§ **SHORT EXERCISE 1**
Find every line in the records that contains the word "treble", matching case exactly, and copy each of those lines.

The cyclic austempering process takes significantly lower time as compared to the prevalent isothermal austempering process. A time reduction of up to 80% is achieved. The reduction in austempering time during cyclic austempering significantly reduces the energy consumption of the austempering operation. The shorter austempering time during cyclic austempering significantly reduces the emissions resulting from the austempering operation. The shorter austempering time during cyclic austempering also significantly enhances the productivity of the austempering operation. The austempering method as described in this invention reduces the overall cost of the austempering operation.
In accordance with one aspect of the invention there is provided a method for heat treatment of steel comprising the steps

(a) austenitizing the specimen at a suitable temperature
(b) rapidly cooling it to the austempering temperature
(c) performing cyclic austempering between two austempering temperatures by modulating the temperature with controlled heating and cooling
(d) Achieving controlled temperature modulation
***Please note that this system is not an invention made by us. We are testing our invention in this experimental thermomechanical simulator***

The features and advantages of the present invention will become more apparent from the ensuing detailed description of the invention taken in conjunction with the accompanying drawings

BRIEF DESCRIPTION OF THE ACCOMPANYING DRAWINGS

FIG. 1 illustrates a schematic temperature time profile for the conventional isothermal austempering experiment.

FIG. 2 illustrates a schematic temperature time profile for the cyclic austempering experiment in accordance with this invention.

FIG. 3 illustrates a comparison of austempering time between isothermal and cyclic austempering experiments carried out under different conditions.

DETAILED DESCRIPTION OF THE ACCOMPANYING DRAWINGS

A method for efficient austempering of steel is described in the present invention. The method comprises the steps of austenitizing the steel at a suitable temperature; rapidly bringing it to the austempering temperature; carrying out cyclic austempering between two austempering temperatures by modulating the temperature with controlled heating and cooling; the controlled temperature modulation being obtained by controlling the temperature-time profile in a batch furnace or by controlling the zone temperatures in a continuous furnace.
The method in accordance with this invention significantly reduces the austempering time. As opposed to conventional austempering at a constant temperature, in the cyclic austempering process the temperature is modulated between the two temperatures with a controlled thermal frequency and amplitude. The benefit of this method is demonstrated for 1080 steel, where 80% reduction in austempering time is achieved by replacing conventional constant temperature austempering at 260° C. with cyclic austempering carried out between 260-300° C. with heating and cooling rates of 1, 5 and 10° C./min between these temperatures. Significant reduction in energy consumption and emissions as well as enhancement in productivity can be achieved by this method. This results in significant cost reduction of the austempering process.

§ **PROVIDED INFORMATION**
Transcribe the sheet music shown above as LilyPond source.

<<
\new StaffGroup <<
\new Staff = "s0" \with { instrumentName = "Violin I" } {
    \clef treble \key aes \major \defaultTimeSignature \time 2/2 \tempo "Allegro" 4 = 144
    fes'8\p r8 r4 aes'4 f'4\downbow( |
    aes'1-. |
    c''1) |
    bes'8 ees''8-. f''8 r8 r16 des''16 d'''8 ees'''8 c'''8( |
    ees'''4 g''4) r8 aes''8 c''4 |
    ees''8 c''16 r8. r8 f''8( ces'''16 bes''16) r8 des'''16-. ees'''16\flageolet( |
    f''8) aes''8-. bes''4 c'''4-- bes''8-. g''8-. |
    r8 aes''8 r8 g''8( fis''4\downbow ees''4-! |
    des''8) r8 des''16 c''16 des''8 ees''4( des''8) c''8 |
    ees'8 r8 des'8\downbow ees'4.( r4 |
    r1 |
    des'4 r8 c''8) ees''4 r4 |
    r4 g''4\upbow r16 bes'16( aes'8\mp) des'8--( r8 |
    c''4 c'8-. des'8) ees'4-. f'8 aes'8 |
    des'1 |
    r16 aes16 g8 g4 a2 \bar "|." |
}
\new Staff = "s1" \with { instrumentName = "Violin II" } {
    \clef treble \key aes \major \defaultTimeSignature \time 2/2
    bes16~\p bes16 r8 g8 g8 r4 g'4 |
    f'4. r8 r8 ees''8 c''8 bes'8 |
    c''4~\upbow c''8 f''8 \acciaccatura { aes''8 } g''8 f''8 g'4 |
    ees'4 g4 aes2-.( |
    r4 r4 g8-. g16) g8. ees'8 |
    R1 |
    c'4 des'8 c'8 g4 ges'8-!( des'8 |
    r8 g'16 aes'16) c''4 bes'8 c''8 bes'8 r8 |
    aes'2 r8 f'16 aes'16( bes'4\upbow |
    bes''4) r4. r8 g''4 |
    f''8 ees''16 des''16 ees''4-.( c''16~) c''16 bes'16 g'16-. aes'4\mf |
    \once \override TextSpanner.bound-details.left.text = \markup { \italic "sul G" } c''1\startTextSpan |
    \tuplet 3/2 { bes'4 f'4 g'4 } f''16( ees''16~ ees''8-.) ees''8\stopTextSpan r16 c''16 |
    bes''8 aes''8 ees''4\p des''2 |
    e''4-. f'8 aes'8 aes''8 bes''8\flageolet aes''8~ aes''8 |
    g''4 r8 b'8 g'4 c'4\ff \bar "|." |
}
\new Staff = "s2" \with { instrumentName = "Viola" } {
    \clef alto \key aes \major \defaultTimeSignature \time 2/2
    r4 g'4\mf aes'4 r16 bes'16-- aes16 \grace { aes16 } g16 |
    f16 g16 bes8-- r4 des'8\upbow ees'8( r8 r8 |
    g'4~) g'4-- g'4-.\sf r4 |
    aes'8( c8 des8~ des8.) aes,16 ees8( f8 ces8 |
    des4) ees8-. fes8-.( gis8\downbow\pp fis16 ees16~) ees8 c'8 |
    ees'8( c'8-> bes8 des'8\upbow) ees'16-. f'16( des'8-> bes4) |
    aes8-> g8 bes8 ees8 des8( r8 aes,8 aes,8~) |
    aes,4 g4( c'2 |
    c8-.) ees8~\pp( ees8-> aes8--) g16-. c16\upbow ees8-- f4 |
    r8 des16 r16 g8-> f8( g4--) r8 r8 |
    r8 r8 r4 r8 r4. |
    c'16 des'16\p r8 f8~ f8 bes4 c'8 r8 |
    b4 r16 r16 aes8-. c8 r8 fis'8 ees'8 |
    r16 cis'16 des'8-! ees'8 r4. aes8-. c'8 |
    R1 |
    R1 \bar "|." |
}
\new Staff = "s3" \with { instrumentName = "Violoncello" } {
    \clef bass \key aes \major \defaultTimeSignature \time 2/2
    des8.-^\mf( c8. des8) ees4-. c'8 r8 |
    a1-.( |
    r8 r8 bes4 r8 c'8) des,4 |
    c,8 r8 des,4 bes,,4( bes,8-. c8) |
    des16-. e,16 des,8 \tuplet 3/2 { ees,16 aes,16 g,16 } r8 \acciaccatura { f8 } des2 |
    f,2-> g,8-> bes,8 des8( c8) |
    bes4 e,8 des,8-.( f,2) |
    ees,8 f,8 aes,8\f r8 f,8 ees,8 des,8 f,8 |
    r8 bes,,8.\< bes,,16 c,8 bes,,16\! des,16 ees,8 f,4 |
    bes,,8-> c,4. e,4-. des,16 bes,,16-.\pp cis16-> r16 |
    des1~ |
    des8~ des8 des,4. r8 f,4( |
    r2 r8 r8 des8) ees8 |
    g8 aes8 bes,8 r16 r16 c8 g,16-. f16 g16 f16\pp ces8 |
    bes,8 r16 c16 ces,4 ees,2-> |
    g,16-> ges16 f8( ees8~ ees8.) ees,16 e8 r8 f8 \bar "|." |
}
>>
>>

§ **SHORT EXERCISE 2**
According to the passage on cyclic austempering, between which two temperatures was the 1080 steel cycled?

§ **EXERCISE RESULT 1**
    \clef treble \key aes \major \defaultTimeSignature \time 2/2 \tempo "Allegro" 4 = 144
    \clef treble \key aes \major \defaultTimeSignature \time 2/2

§ **EXERCISE RESULT 2**
Between 260 and 300° C.